BİR MİLLETVEKİLİNİN GÖRÜŞÜ AB'Yİ BAĞLAMAZ

Bakan Çavuşoğlu internet yasası ve yargıdaki gelişmelerin AB ilişkilerinin olumsuz yönden etkileyip etkilemediği yönündeki soruyu da "Bizim yaptığımız iş, AB kriterlerinden farklı bir şey değil ama esas itibarı ile Türkiye yaşadığı süreçte bu yasayı çıkarmak durumundaydı. Yargının kendi iç bağımsızlığının sağlanması için bunların niçin yapılması gerektiğini anlatıyoruz ve bu diyalog ortamında AB müzakerelerinin de devam edeceğini umuyoruz. İngiltere'den bir milletvekilinin sürecin durması ile ilgili söylemini sanki tüm AB Parlamentosu'nun görüşü gibi yansıtmak Türkiye'ye haksızlıktır. Bakıyoruz, 'İngiltere'den Türkiye'ye ultimatom' deniyor. Bunları bu kadar abartmanın gereği yok. Bizden bir milletvekili açıklama yaptığı zaman meclisi de, iktidarı da, Türkiye'yi de bağlamaz. Biz bu kompleksten kurtulmalıyız. O yüzden bir milletvekilinin kendi görüşünü belirtmesinden bu kadar etkilenmemek gerekiyor. Bu AB'yi bağlamaz" diye yanıtladı.

Avrupa Birliği Bakanı ve Başmüzakereci Mevlüt Çavuşoğlu, Eskişehir Valisi Güngör Azim Tuna'yı makamında ziyaret ettikten sonra Eskişehir Valiliği Toplantı Salonu'nda düzenlenen AB Uyum Danışma ve Yönlendirme Kurulu toplantısına katıldı.

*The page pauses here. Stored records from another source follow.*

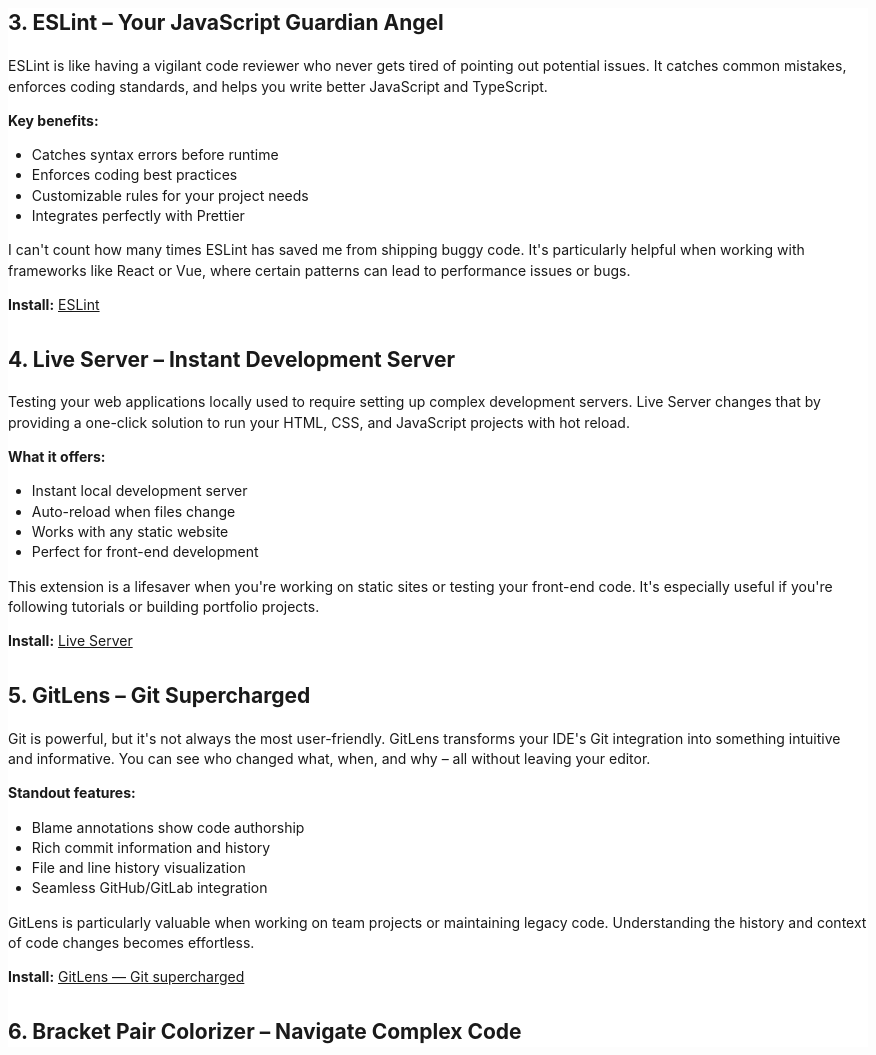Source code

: ## 3. ESLint – Your JavaScript Guardian Angel

ESLint is like having a vigilant code reviewer who never gets tired of pointing out potential issues. It catches common mistakes, enforces coding standards, and helps you write better JavaScript and TypeScript.

**Key benefits:**
- Catches syntax errors before runtime
- Enforces coding best practices
- Customizable rules for your project needs
- Integrates perfectly with Prettier

I can't count how many times ESLint has saved me from shipping buggy code. It's particularly helpful when working with frameworks like React or Vue, where certain patterns can lead to performance issues or bugs.

**Install:** [ESLint](https://marketplace.visualstudio.com/items?itemName=dbaeumer.vscode-eslint)

## 4. Live Server – Instant Development Server

Testing your web applications locally used to require setting up complex development servers. Live Server changes that by providing a one-click solution to run your HTML, CSS, and JavaScript projects with hot reload.

**What it offers:**
- Instant local development server
- Auto-reload when files change
- Works with any static website
- Perfect for front-end development

This extension is a lifesaver when you're working on static sites or testing your front-end code. It's especially useful if you're following tutorials or building portfolio projects.

**Install:** [Live Server](https://marketplace.visualstudio.com/items?itemName=ritwickdey.LiveServer)

## 5. GitLens – Git Supercharged

Git is powerful, but it's not always the most user-friendly. GitLens transforms your IDE's Git integration into something intuitive and informative. You can see who changed what, when, and why – all without leaving your editor.

**Standout features:**
- Blame annotations show code authorship
- Rich commit information and history
- File and line history visualization
- Seamless GitHub/GitLab integration

GitLens is particularly valuable when working on team projects or maintaining legacy code. Understanding the history and context of code changes becomes effortless.

**Install:** [GitLens — Git supercharged](https://marketplace.visualstudio.com/items?itemName=eamodio.gitlens)

## 6. Bracket Pair Colorizer – Navigate Complex Code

Çavuşoğlu, toplantının ardından Ak Parti Eskişehir Büyükşehir Belediye Başkan Adayı Harun Karacan ve bir grup partili ile birlikte Köprübaşı ve Hamamyolu caddelerinde esnafları gezdi. Bakan Çavuşoğlu gezinin sonunda gazetecilere yaptığı açıklamada gezi sırasında yanına gelen bir polis emeklisinin, emniyet mensubu olan oğlunun fişlendiğini söylediğini belirterek "İşte bizim de karşı olduğumuz budur. Devlet içinde, devletin kurumları içinde yargıda olsun bürokraside olsun ve aynı şekilde polisimizin içinde olsun yapılanmalar olmamalıdır. Devlet içinde tek düzen olur. Farklı görüşler olabilir ama tek düzen olur. Vatandaşlarımız, devletimize hizmet isteyenler bu tür paralel yapılardan ve bu uygulamalardan mağdur olmuşlar. Biz de bugün gerçekten görüyoruz ki, çok mağduriyet var. Mağduriyetlerinin giderilmesi de, giderilmesinin sorumluluğu da iktidardadır, hükümettedir, yürütmededir" diye konuştu.

Gezi sırasında arkadan gelen bir simitçi Bakan Çavuşoğlu'na seslenerek, "Sayın Bakanım sabahtan beri dolaşıyorum, simitleri bitiremedim. Lütfen bir tane simit alır mısınız?" dedi. Bakan Çavuşoğlu ise, simitçiye, "Bir simitte 650 kalori var. Almam" diyerek yoluna devam etti.